[[ Data under study open ]]
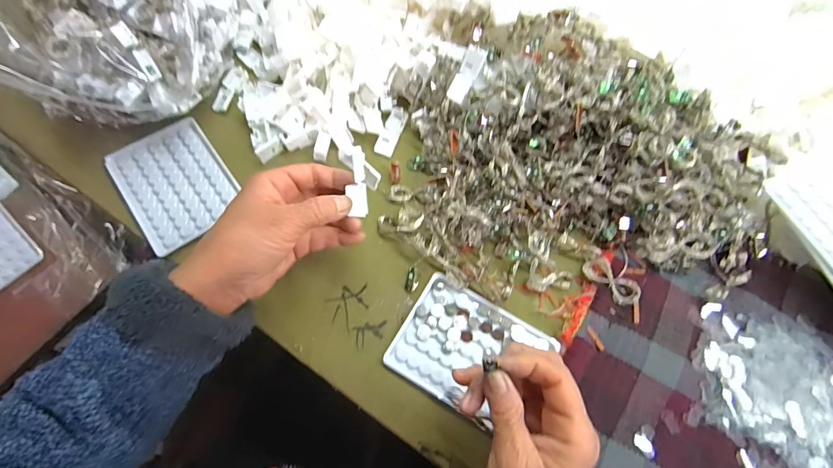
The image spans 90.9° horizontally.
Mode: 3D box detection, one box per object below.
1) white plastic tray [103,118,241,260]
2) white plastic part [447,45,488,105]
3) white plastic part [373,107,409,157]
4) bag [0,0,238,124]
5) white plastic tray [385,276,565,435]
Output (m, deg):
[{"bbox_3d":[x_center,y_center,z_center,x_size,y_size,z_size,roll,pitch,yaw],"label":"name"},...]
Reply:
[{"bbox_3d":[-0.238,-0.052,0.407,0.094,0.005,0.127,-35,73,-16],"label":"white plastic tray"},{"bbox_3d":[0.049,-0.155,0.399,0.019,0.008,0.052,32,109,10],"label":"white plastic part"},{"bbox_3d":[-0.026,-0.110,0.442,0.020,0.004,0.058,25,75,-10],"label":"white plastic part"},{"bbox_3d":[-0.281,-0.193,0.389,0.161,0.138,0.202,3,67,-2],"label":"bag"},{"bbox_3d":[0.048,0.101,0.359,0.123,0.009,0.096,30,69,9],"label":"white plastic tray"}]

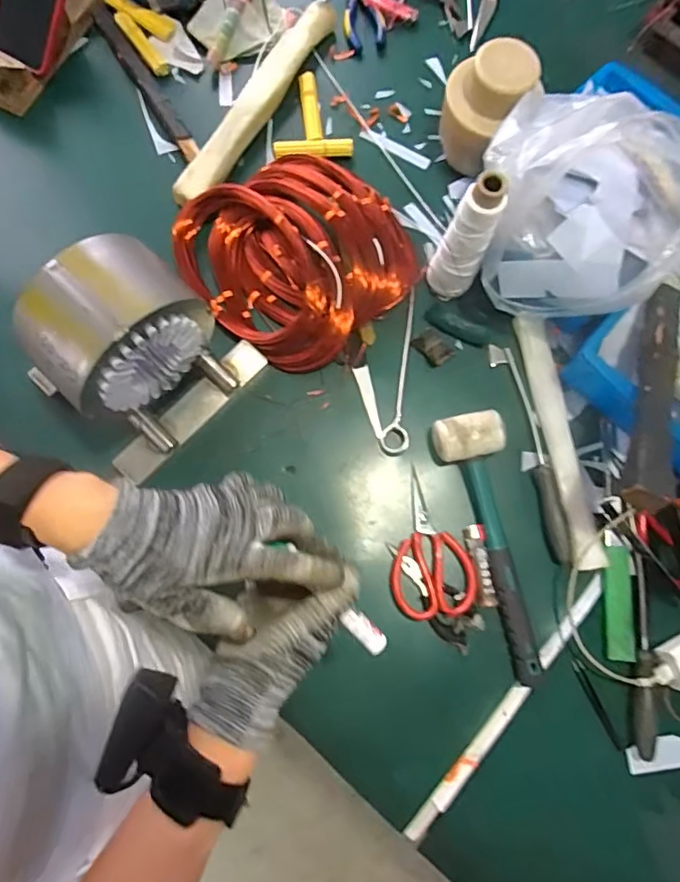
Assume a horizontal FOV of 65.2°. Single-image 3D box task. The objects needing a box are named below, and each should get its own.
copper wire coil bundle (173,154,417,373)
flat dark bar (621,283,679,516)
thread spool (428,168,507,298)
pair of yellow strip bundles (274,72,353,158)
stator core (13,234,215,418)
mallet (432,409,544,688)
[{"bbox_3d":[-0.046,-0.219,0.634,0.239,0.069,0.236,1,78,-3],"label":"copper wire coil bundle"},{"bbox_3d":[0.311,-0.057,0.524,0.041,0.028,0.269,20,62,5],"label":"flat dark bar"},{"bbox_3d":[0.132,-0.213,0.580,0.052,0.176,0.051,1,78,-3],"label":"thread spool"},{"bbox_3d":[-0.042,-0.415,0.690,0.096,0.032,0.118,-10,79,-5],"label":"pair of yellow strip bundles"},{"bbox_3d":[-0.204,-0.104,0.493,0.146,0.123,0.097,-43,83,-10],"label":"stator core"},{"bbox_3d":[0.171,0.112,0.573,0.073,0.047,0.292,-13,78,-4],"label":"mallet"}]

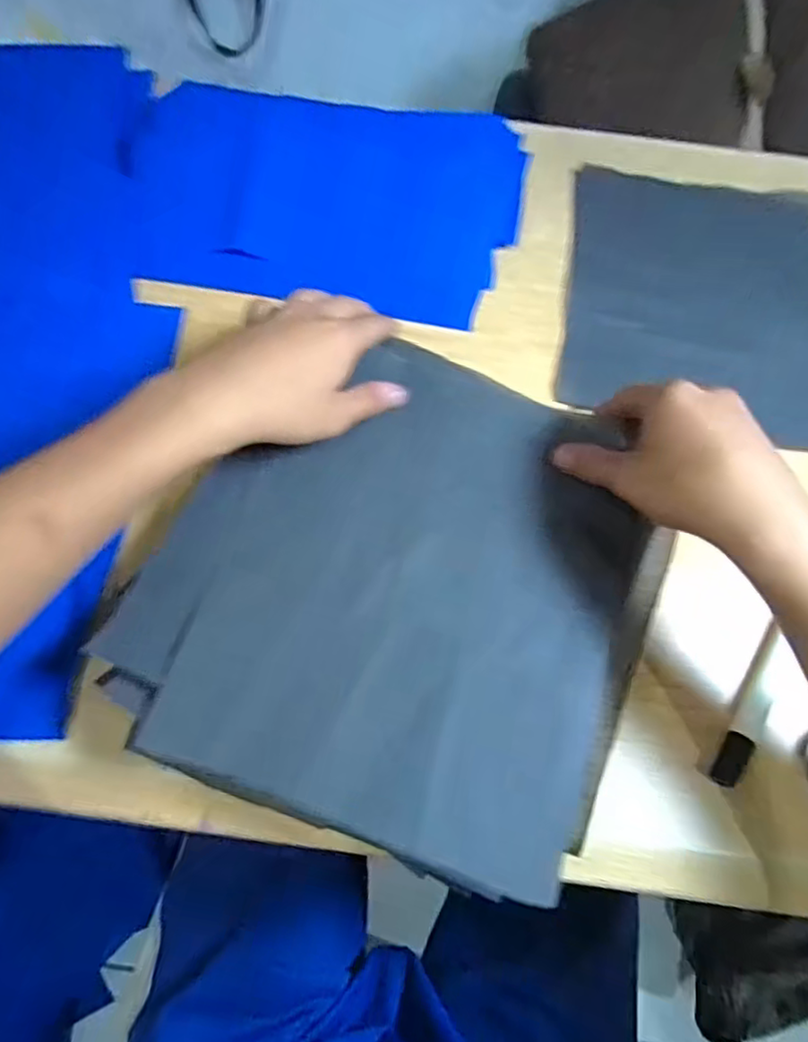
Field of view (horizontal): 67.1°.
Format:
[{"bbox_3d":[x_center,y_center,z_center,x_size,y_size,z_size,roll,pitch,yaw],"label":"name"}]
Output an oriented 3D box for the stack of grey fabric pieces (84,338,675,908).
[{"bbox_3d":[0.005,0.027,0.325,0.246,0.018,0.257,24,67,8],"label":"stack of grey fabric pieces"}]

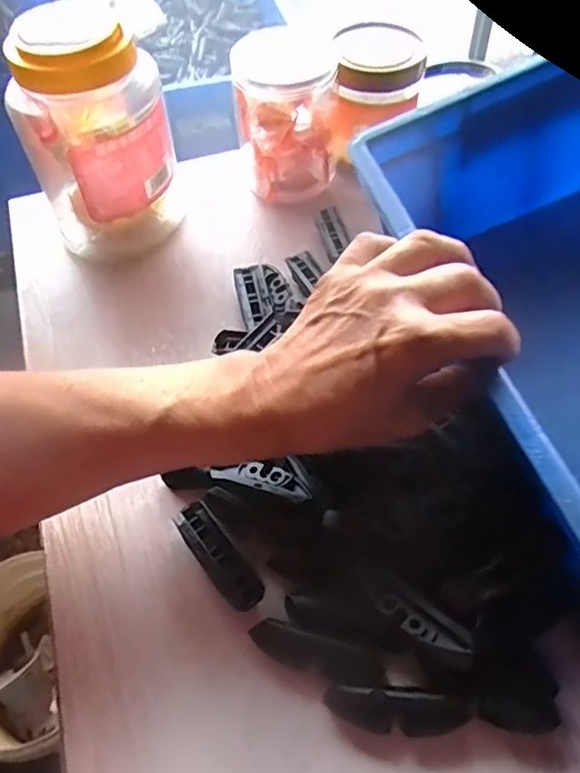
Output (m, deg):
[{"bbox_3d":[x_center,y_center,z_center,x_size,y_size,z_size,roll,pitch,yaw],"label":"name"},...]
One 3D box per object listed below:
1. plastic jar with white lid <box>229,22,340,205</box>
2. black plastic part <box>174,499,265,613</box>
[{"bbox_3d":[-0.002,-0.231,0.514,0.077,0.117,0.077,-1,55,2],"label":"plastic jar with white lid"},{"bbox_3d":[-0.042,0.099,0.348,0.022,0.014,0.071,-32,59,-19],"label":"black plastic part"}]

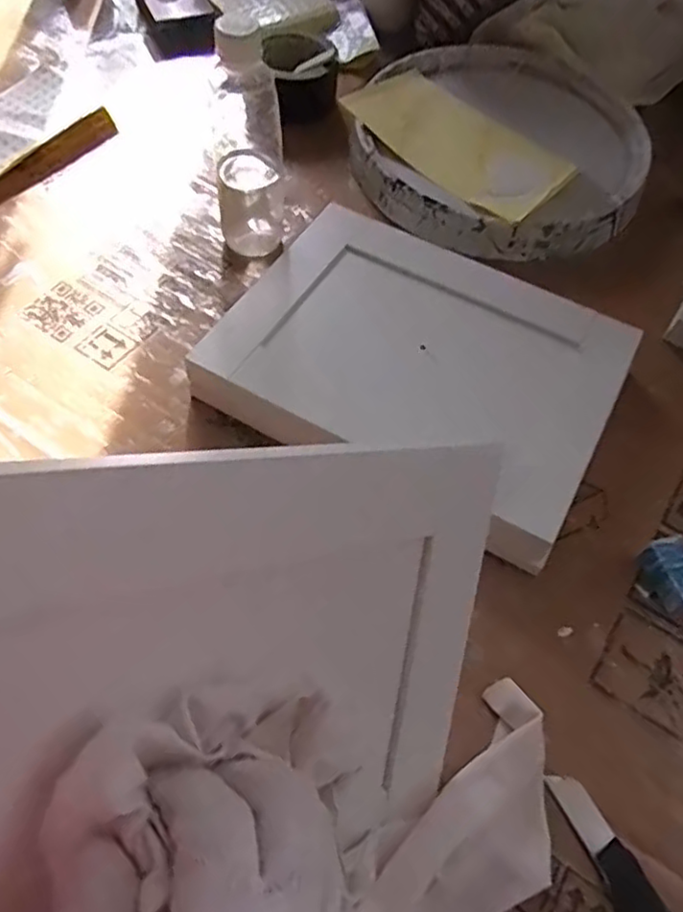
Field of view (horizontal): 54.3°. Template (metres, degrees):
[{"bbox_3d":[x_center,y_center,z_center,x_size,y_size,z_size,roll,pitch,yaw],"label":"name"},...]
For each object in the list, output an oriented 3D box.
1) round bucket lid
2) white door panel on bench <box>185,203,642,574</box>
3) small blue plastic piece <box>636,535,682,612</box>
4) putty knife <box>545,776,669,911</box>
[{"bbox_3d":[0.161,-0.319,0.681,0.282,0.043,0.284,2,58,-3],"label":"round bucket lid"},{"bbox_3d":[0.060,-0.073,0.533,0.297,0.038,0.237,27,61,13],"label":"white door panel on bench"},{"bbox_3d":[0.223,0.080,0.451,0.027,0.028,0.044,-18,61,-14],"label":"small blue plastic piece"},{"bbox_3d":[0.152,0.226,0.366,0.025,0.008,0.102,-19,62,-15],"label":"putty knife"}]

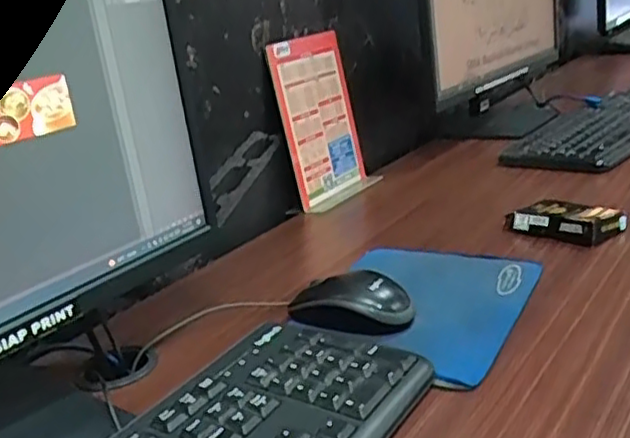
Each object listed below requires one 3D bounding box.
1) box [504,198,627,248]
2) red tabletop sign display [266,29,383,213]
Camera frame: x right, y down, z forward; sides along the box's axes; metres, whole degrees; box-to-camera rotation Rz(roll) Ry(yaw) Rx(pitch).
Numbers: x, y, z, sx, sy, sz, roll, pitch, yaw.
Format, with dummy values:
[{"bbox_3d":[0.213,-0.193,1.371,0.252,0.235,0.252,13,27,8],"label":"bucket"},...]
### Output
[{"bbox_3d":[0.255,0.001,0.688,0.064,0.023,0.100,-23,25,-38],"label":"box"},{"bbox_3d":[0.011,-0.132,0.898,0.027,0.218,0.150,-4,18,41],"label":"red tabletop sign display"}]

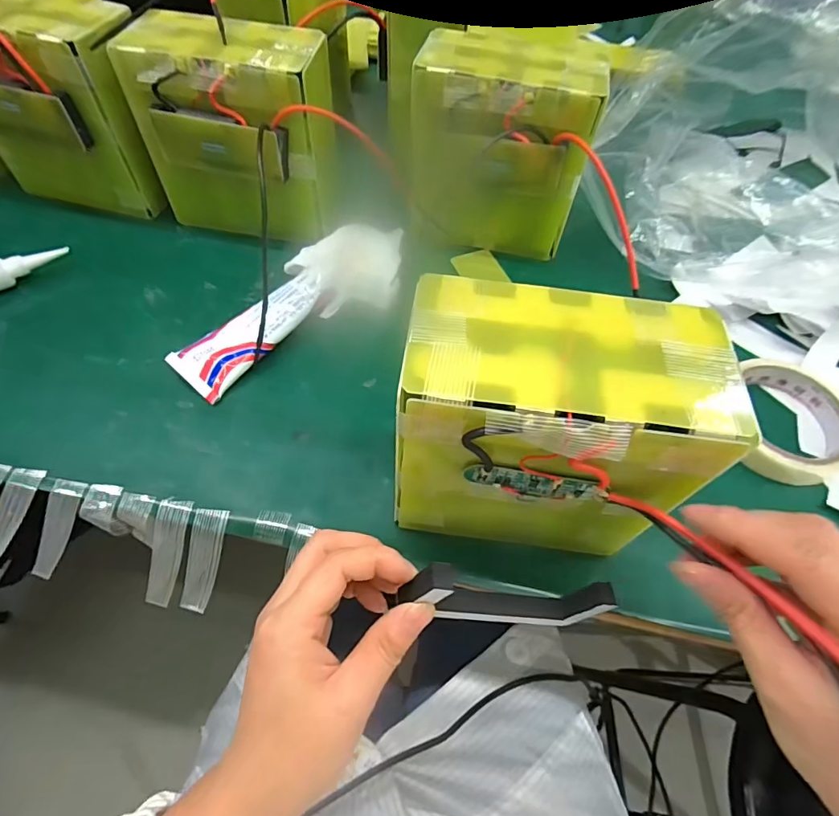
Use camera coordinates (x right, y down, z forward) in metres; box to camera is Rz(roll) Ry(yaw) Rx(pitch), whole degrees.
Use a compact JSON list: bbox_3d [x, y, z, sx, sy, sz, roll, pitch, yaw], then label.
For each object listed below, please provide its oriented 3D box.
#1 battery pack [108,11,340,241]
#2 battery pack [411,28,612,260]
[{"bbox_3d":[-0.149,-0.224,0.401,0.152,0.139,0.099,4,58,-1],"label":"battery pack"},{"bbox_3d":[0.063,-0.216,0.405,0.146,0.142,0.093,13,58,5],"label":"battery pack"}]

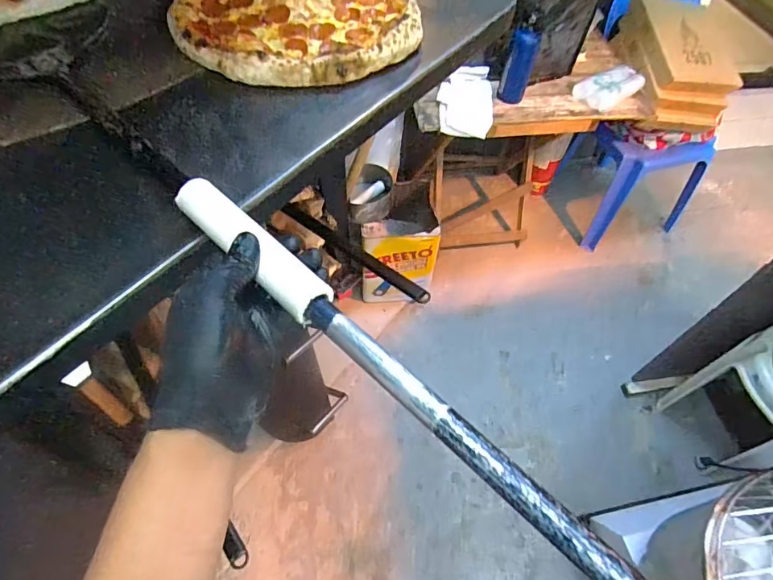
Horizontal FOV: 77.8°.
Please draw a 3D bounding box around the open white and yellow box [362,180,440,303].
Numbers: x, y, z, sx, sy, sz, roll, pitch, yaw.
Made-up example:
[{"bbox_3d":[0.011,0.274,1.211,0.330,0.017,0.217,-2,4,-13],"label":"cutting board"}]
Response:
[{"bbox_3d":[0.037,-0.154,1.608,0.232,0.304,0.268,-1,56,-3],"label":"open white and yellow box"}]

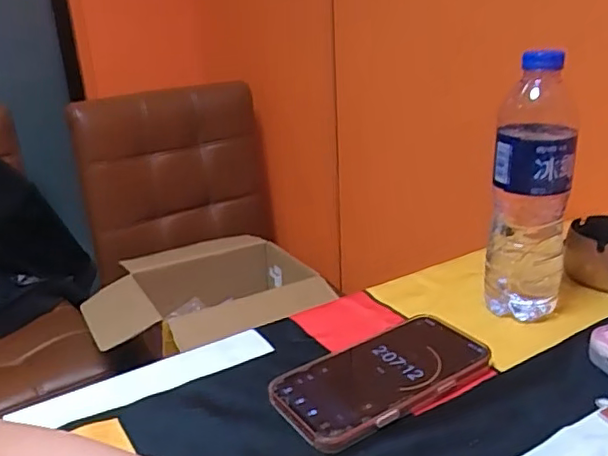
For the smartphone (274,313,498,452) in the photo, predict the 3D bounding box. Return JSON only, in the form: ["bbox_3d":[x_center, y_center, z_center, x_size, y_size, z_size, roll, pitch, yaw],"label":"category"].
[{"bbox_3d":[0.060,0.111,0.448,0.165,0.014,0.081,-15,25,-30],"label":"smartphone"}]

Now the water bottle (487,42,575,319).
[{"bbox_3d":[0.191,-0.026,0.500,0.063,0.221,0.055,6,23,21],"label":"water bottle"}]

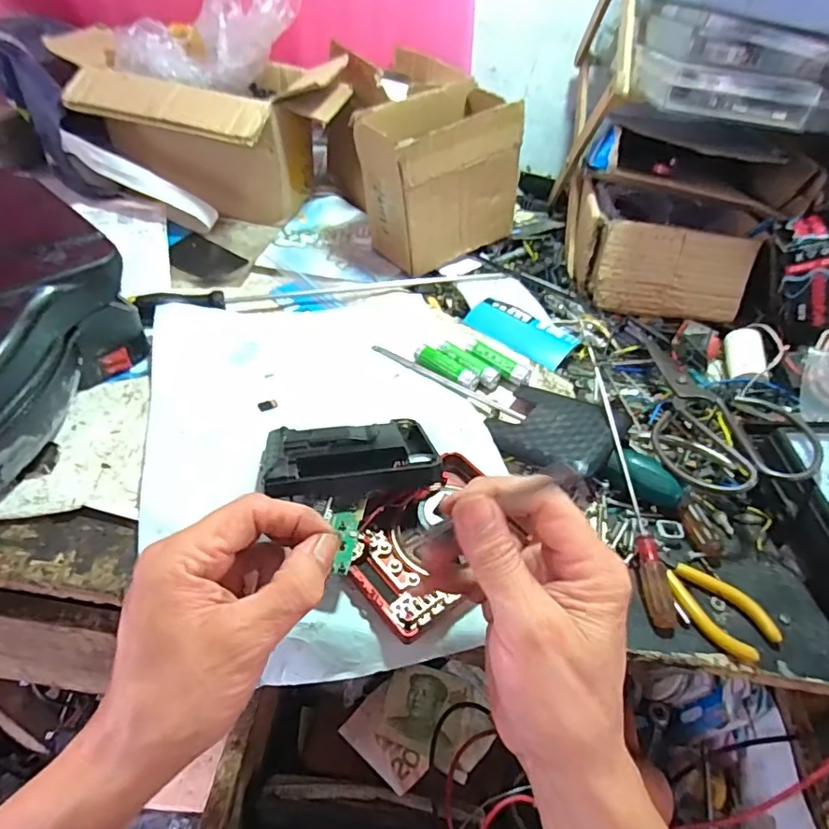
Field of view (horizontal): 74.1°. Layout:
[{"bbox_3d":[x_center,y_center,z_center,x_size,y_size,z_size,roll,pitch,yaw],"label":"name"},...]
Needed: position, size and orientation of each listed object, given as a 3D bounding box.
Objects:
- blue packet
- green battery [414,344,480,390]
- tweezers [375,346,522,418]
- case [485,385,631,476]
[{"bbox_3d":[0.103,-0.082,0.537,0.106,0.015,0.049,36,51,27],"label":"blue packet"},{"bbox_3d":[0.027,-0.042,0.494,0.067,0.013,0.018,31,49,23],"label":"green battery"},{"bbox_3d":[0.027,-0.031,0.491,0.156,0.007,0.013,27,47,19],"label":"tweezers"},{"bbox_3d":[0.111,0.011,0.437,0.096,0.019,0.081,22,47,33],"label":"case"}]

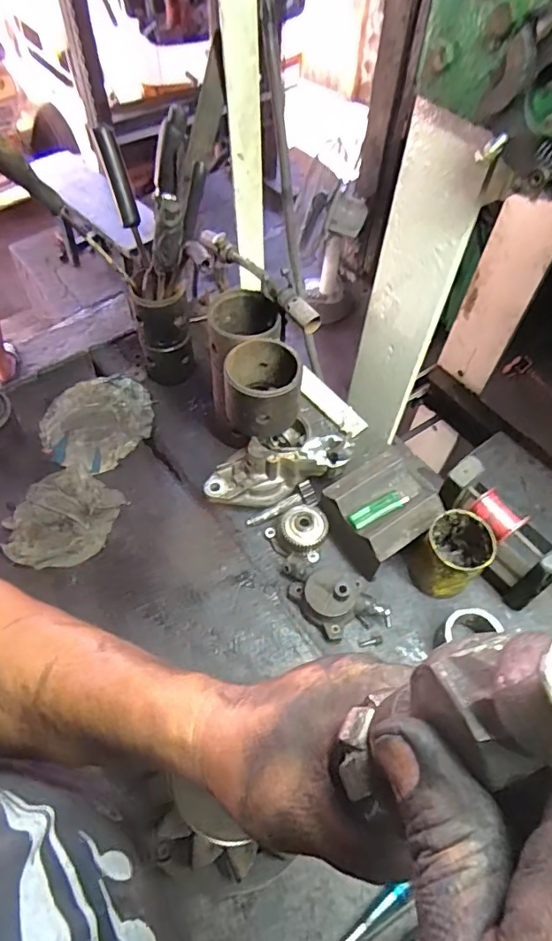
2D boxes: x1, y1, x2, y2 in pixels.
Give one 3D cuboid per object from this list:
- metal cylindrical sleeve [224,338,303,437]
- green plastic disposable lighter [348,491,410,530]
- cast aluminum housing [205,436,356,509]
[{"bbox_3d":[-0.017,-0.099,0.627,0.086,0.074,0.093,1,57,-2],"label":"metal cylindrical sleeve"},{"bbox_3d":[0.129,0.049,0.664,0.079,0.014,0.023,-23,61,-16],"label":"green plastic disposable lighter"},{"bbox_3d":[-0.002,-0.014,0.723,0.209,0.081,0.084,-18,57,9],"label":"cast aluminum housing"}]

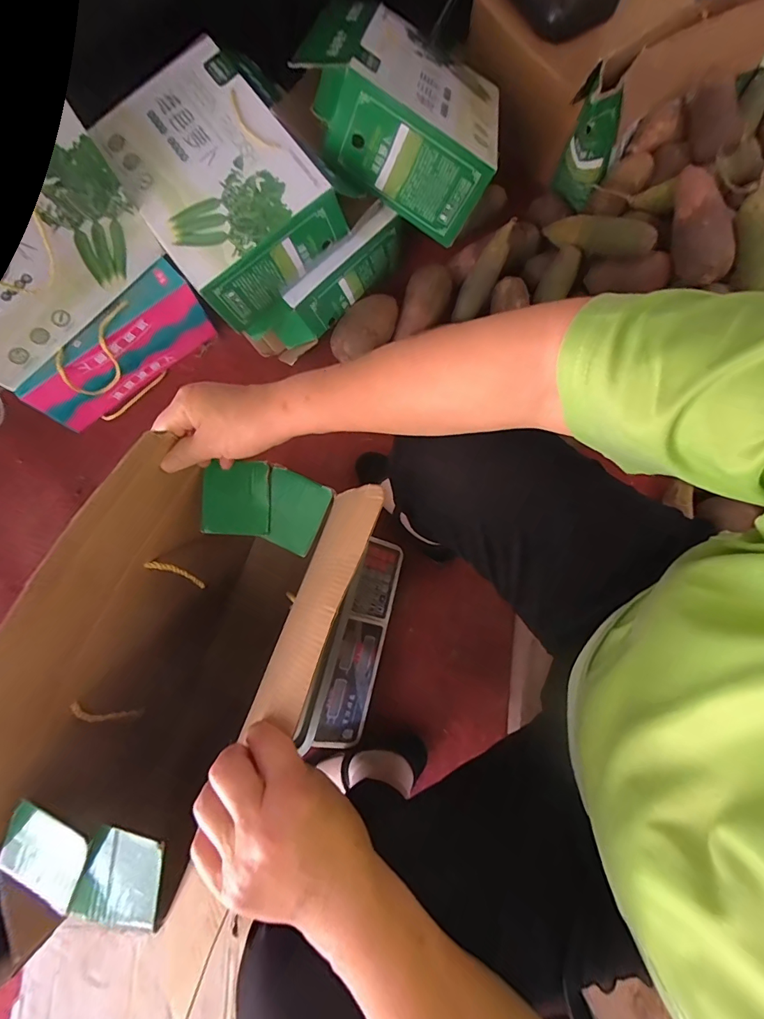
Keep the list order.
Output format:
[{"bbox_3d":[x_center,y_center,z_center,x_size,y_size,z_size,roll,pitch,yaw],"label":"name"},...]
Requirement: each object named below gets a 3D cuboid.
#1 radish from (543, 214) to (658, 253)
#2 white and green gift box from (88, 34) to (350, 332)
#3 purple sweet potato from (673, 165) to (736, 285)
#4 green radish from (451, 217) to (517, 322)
[[ Data under study closed ]]
### What you need to do
Tally the lines above that contain the string "forward". Respond with the total alone.

### Finished task
2